Lincoln, Nebraska, Aug. 22, 2017 – Nearly half of rural Nebraskans are bypassing their local grocery stores to buy their food at supercenters and supermarkets, according to the 2017 Nebraska Rural Poll.
Local grocery stores maintain market share in communities that are large enough for them to be viable but too small to be major markets. Yet almost three in 10 residents of those places do most of their food shopping at supercenters or big-box retailers, the poll shows.
According to the latest batch of findings from this year’s Rural Poll – the largest annual poll of rural Nebraskans’ perceptions on quality of life and policy issues – those living in or near the largest communities tend to frequent either a supermarket or supercenter for most of their shopping. Residents of smaller towns and villages (populations under 500) are almost evenly split between their primary usage of supercenters, supermarkets and small grocery stores. Sixty-five percent of those surveyed who use supercenters have a small grocery store closer to them.

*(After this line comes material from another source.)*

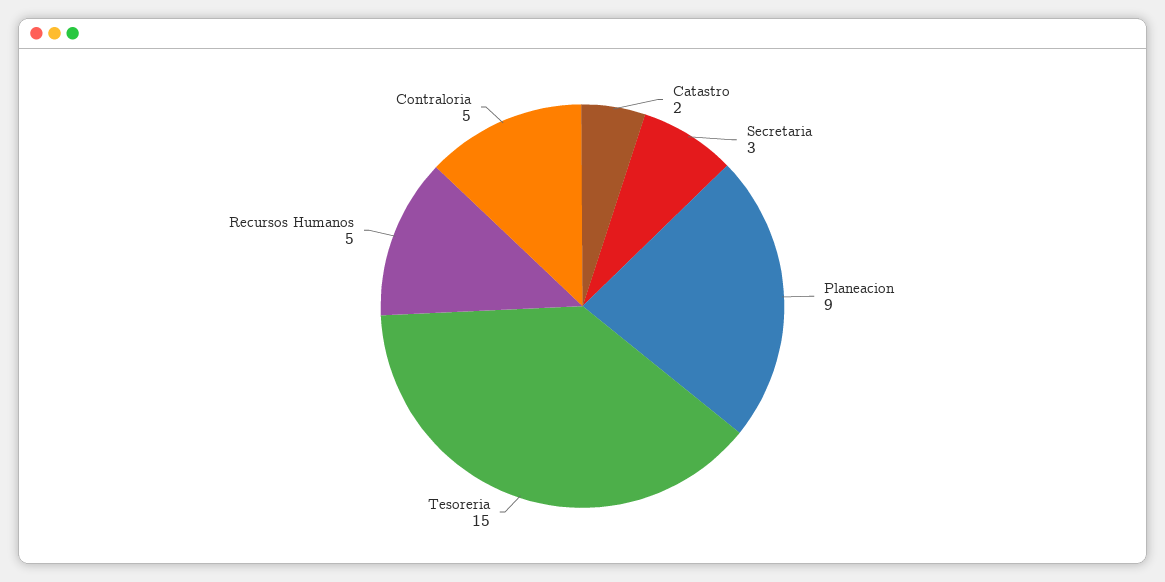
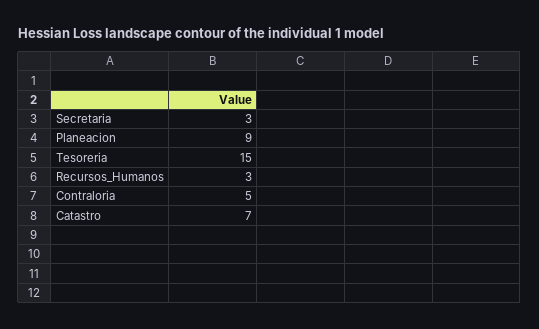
Catastro: 2 -> 7
Recursos Humanos: 5 -> 3

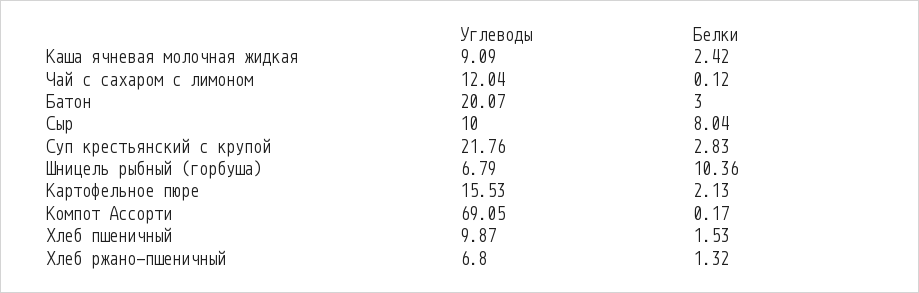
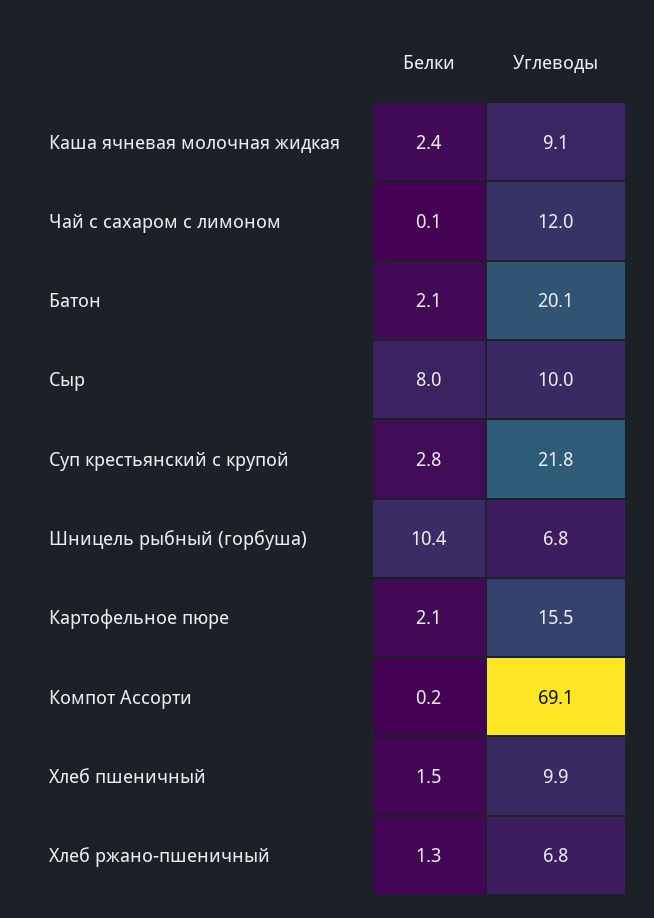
Белки, Батон: 3 -> 2.1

“Almost half of rural Nebraskans are choosing to drive farther and choosing less local,” said Vanessa Wielenga, assistant extension educator for food access and availability. “This trend can be contributing to the decline of smaller towns. I don’t know that we always think about the impact we are having on our local economies.”
When deciding where to shop for food, poll results indicate rural Nebraskans are most concerned with the quality, cost and selection of food as well as store characteristics such as cleanliness and customer service. These characteristics rate higher than location. However, the store being near their home was a more important consideration for respondents age 19 to 29.
Those using supermarkets are more satisfied with the quality and selection of fresh fruits and vegetables and the selection of canned or frozen fruits and vegetables, low-fat dairy and other goods. Those who buy most of their food at a small grocery store are most likely to be satisfied with the quality and selection of lean meats, and quality of low-fat dairy and other goods.
Most people living in or near larger communities are within 10 minutes of the store from which they buy most of their food, the poll shows. However, 67 percent of those living in or near smaller towns and villages travel up to 30 minutes and 21 percent travel between 31 and 45 minutes to the store where they shop for food.
“Choosing where to shop involves a number of factors and tradeoffs for consumers,” said Brad Lubben, assistant professor of agricultural economics with Nebraska Extension. “Perceptions of price, quality or variety can trump location or convenience. That can encourage consumers to drive past the local store for more-distant markets and establish habits that may be hard to change, even if the local offerings are really of similar or better value, particularly including travel time and costs.”
Beyond retail shopping, 75 percent of those surveyed reported getting some of their food from a garden and 44 percent get some food from a farmer’s market or community-supported agriculture.
The 22nd annual University of Nebraska-Lincoln poll was sent to 6,244 households in 86 Nebraska counties in March and April. Results are based on 1,972 responses, a response rate of 32 percent. The margin of error is plus or minus 2 percent. Complete results are available at http://ruralpoll.unl.edu.
The university’s Department of Agricultural Economics conducts the poll in cooperation with the Nebraska Rural Futures Institute with funding from Nebraska Extension and the Agricultural Research Division in the university’s Institute of Agriculture and Natural Resources.